→ **TASK PROMPT**:
From the entries that follow, copy exactly the lines beginning at the line holding "tea box: none" and continuing through the line holding "candle: present [836,696,923,767]".

RECORDS TO USE Block Start

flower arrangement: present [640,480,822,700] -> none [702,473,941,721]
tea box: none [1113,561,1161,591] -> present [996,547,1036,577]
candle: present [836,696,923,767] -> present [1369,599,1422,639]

RECORDS TO USE Block End
RECORDS TO USE Block Start

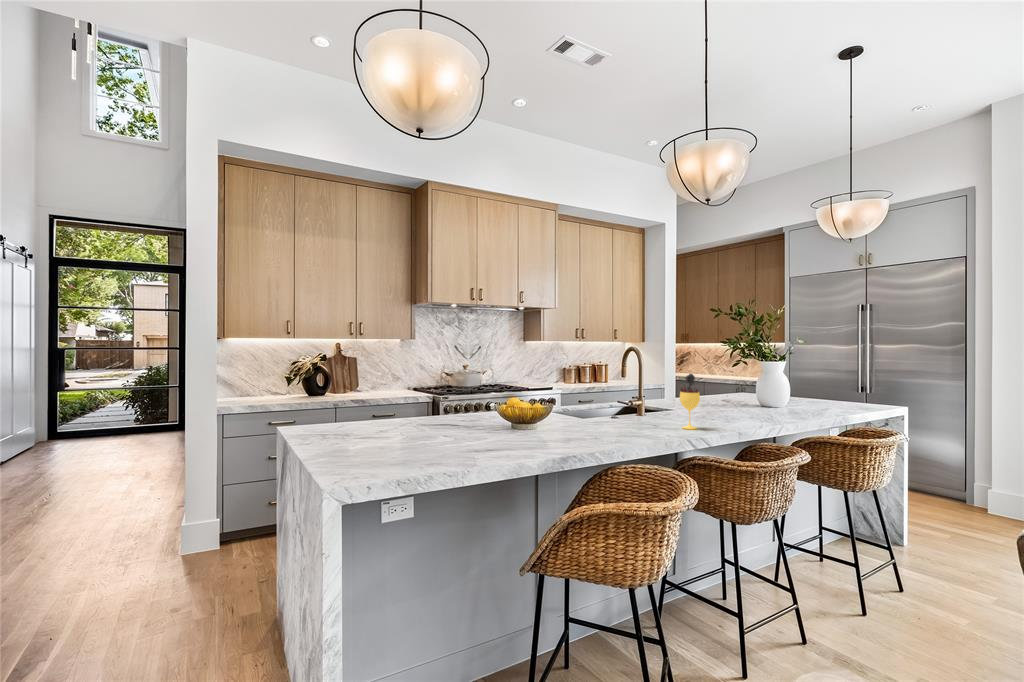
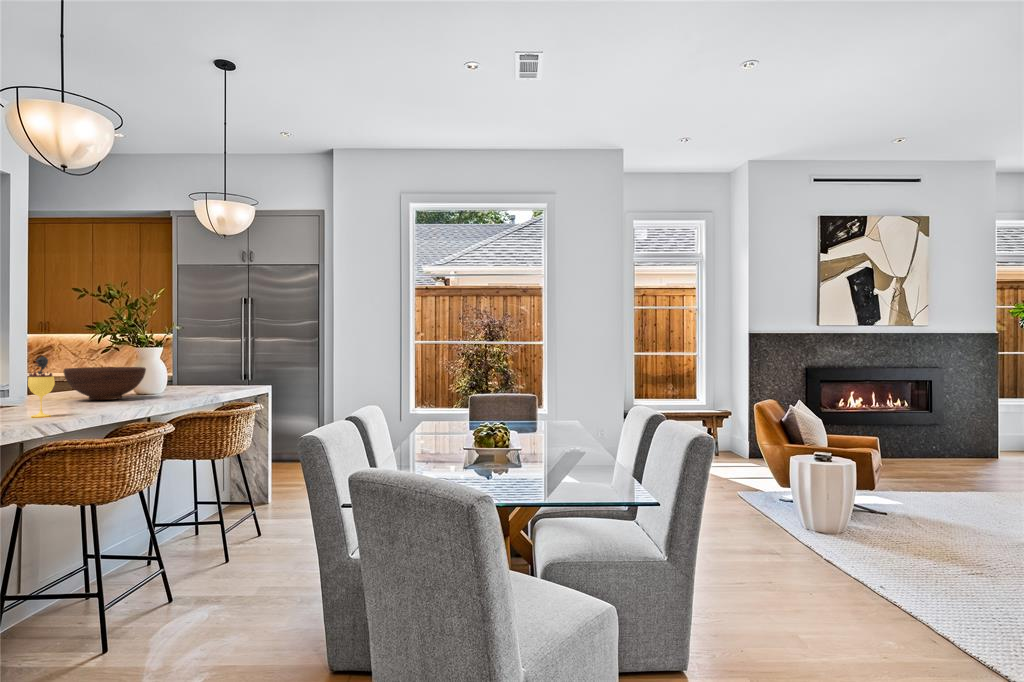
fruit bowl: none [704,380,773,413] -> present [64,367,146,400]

RECORDS TO USE Block End
RECORDS TO USE Block Start

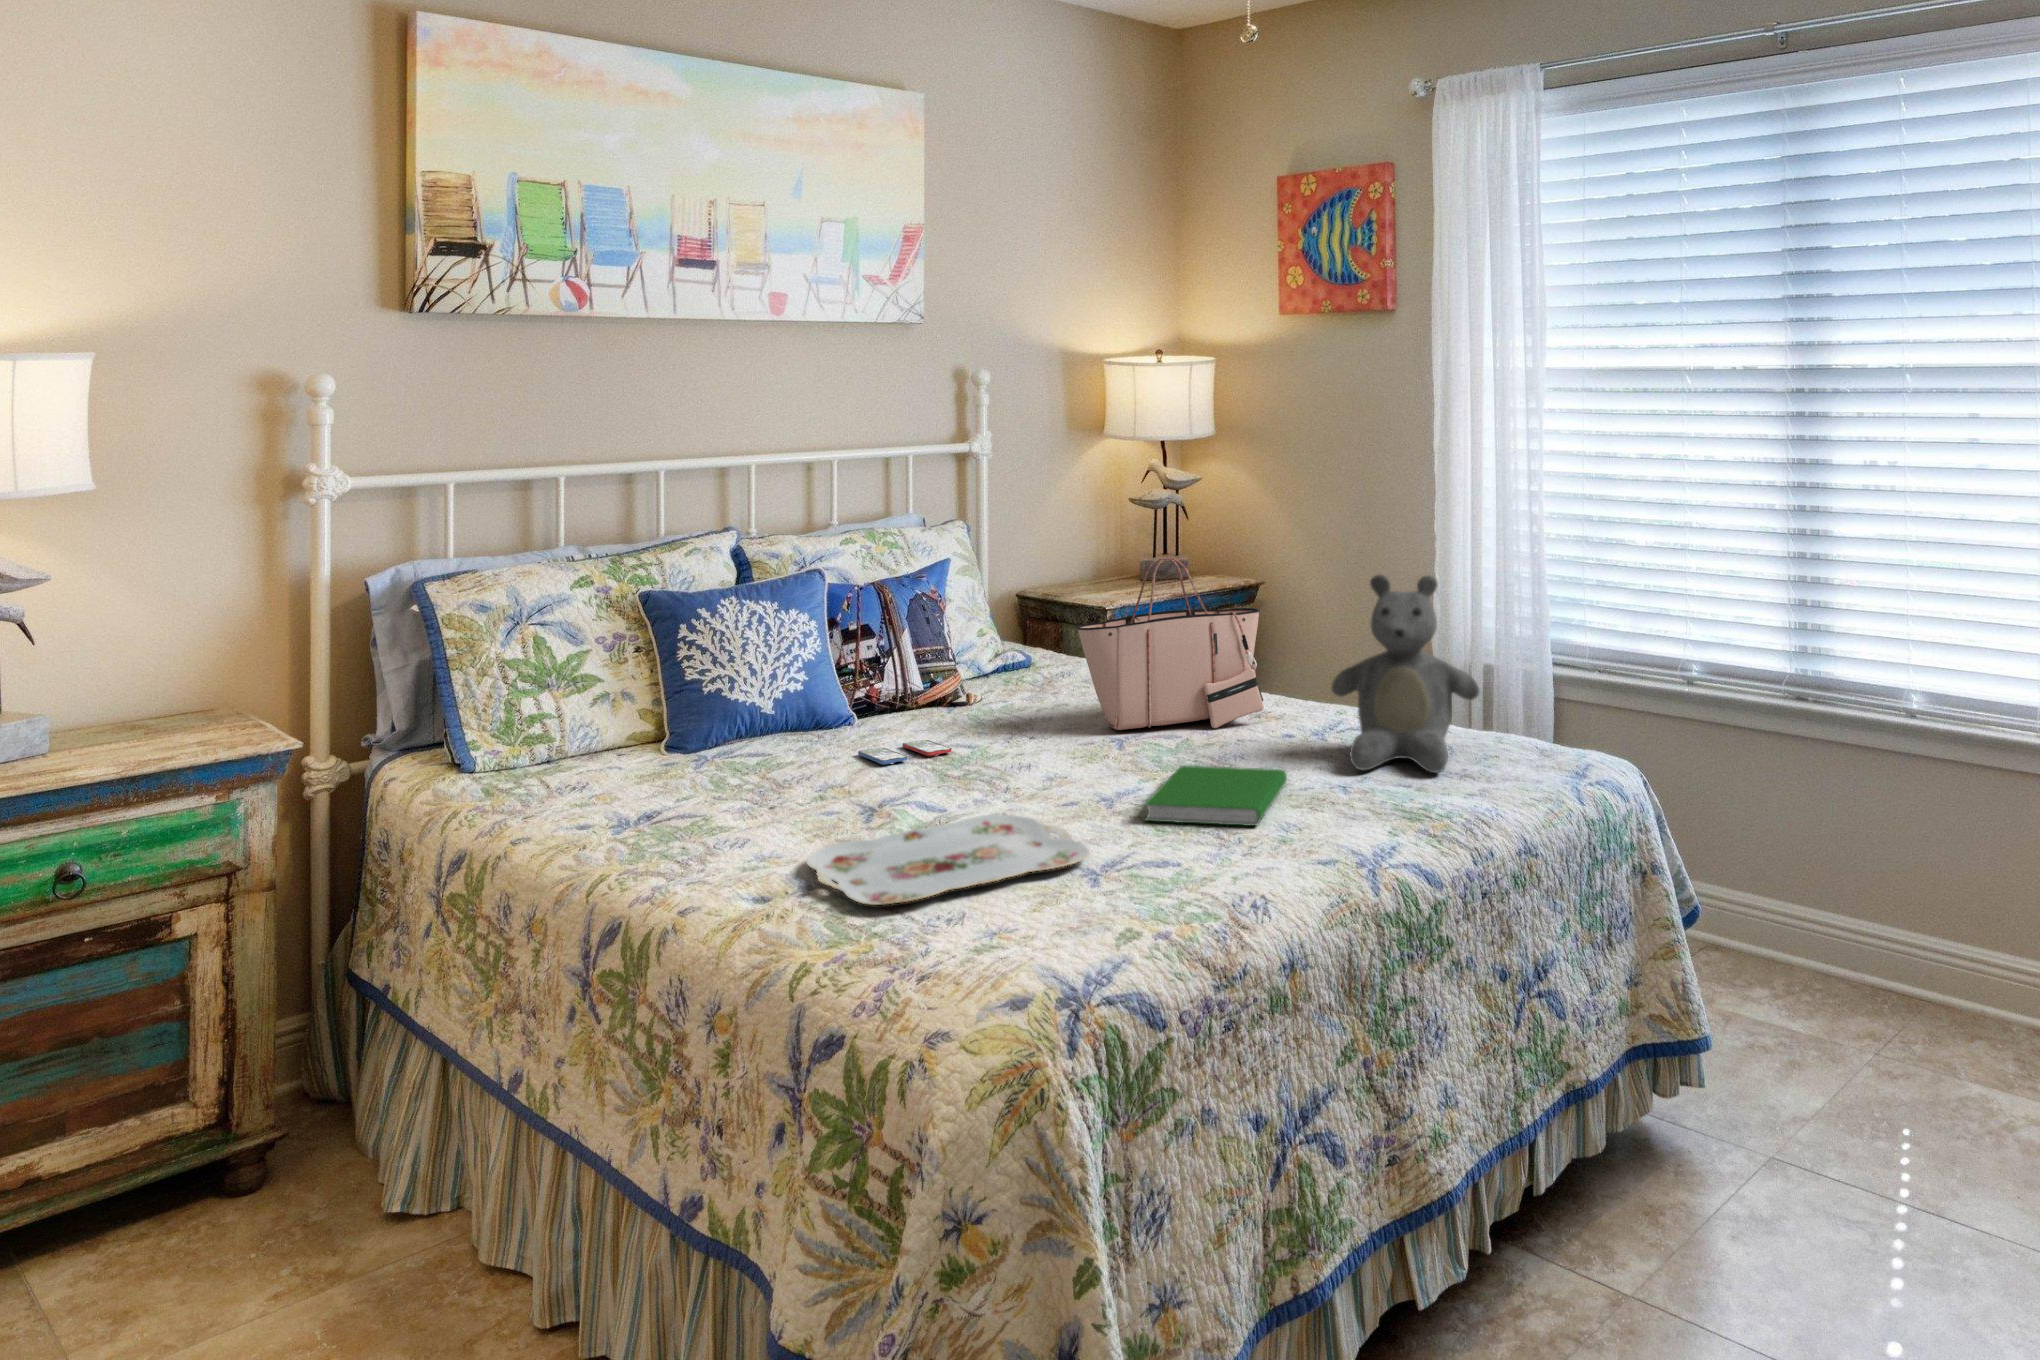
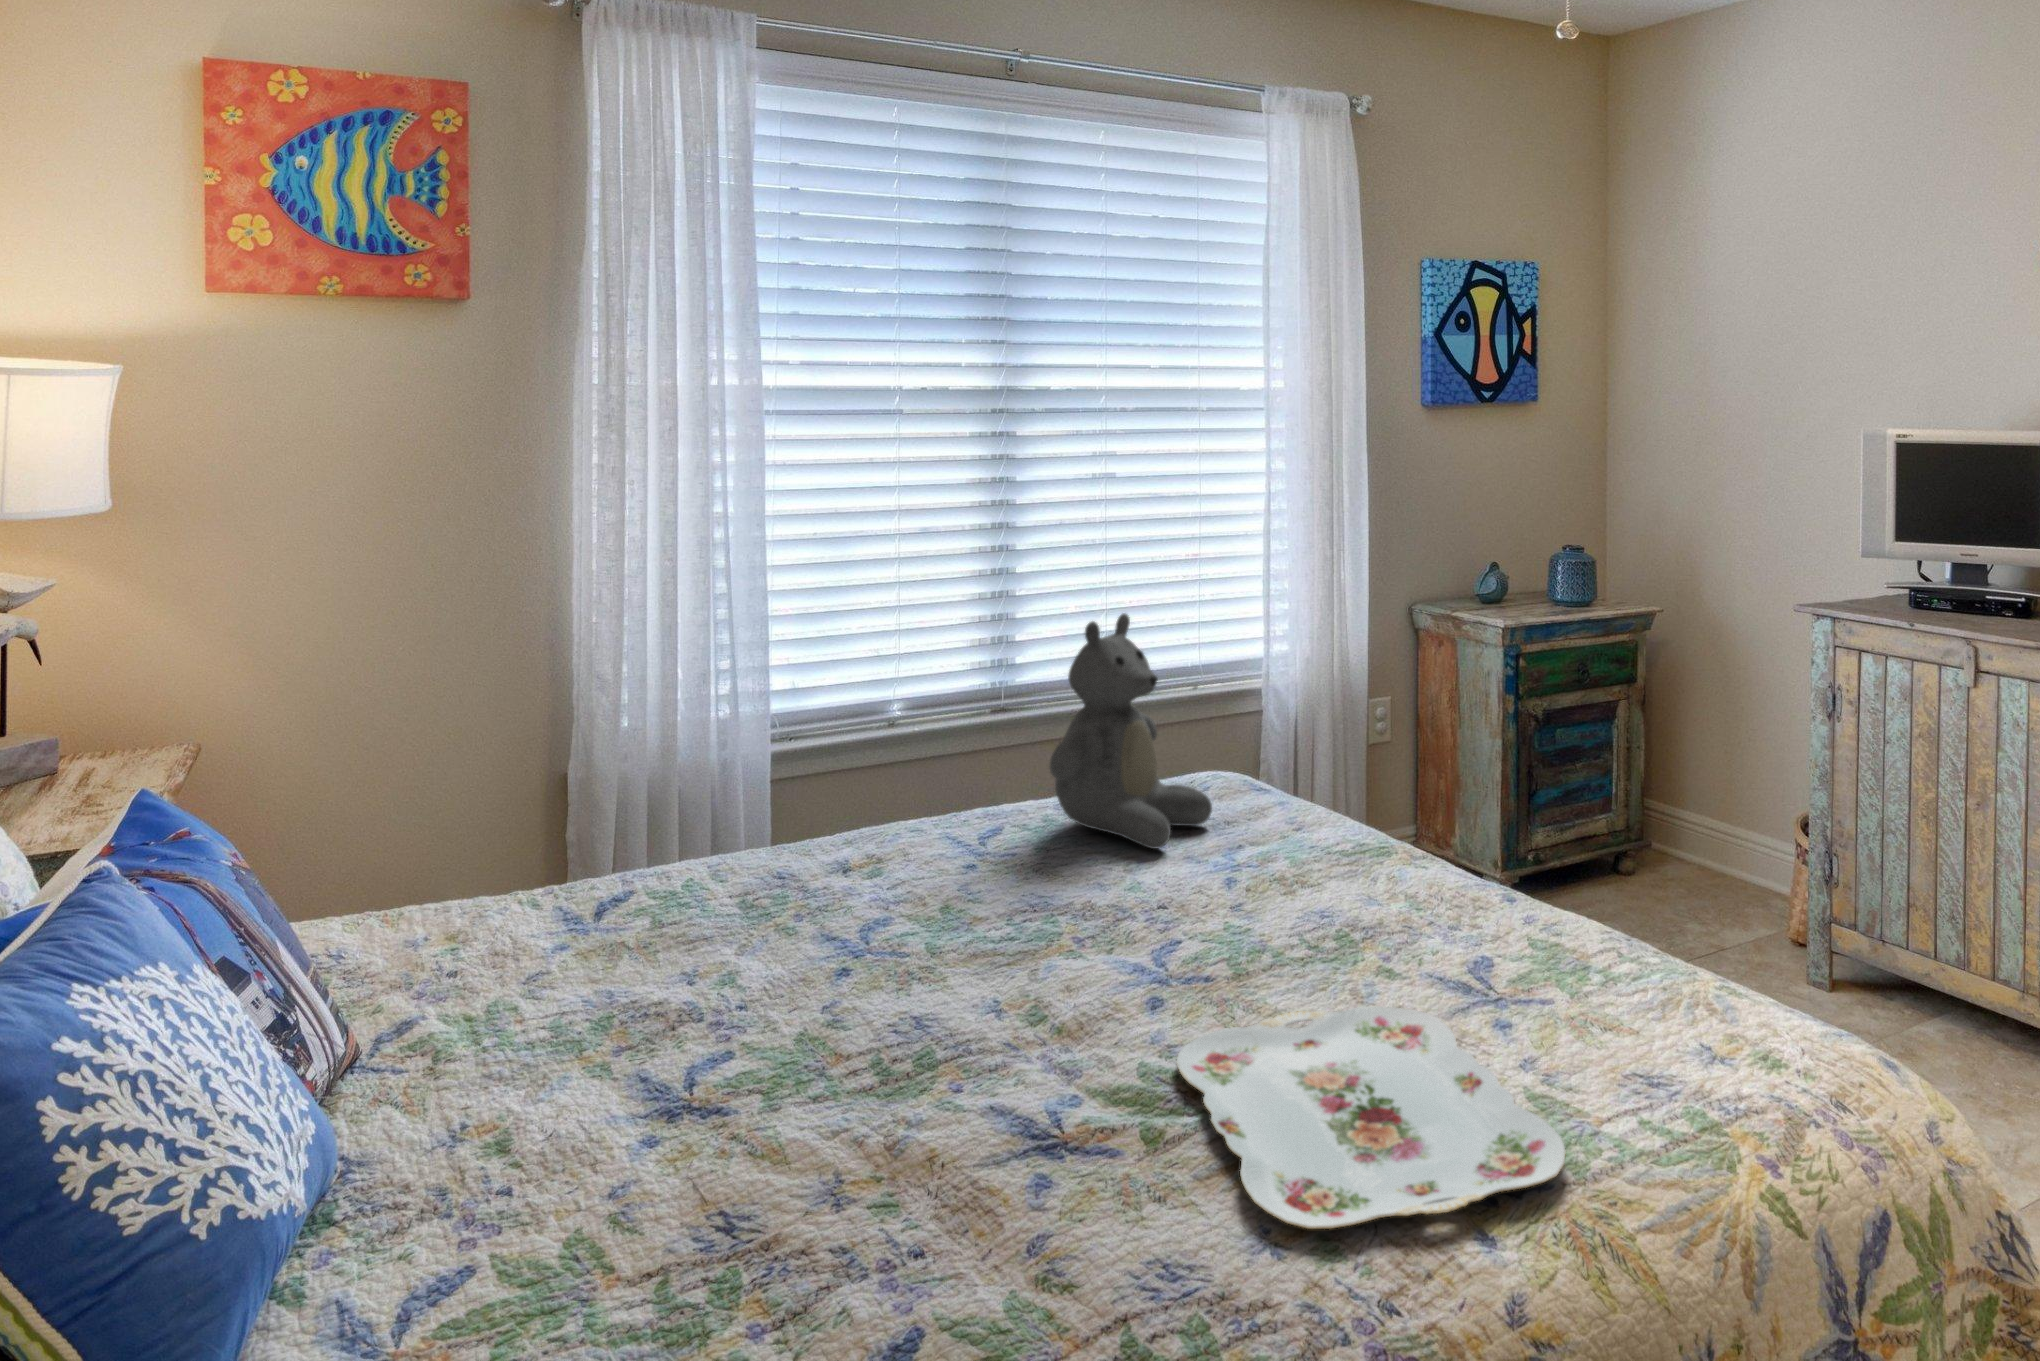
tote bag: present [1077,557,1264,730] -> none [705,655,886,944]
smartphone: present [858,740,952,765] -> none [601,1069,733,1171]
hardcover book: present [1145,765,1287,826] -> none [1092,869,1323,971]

RECORDS TO USE Block End

→ **RESULT FOR THIS EXERCISE**:
tea box: none [1113,561,1161,591] -> present [996,547,1036,577]
candle: present [836,696,923,767] -> present [1369,599,1422,639]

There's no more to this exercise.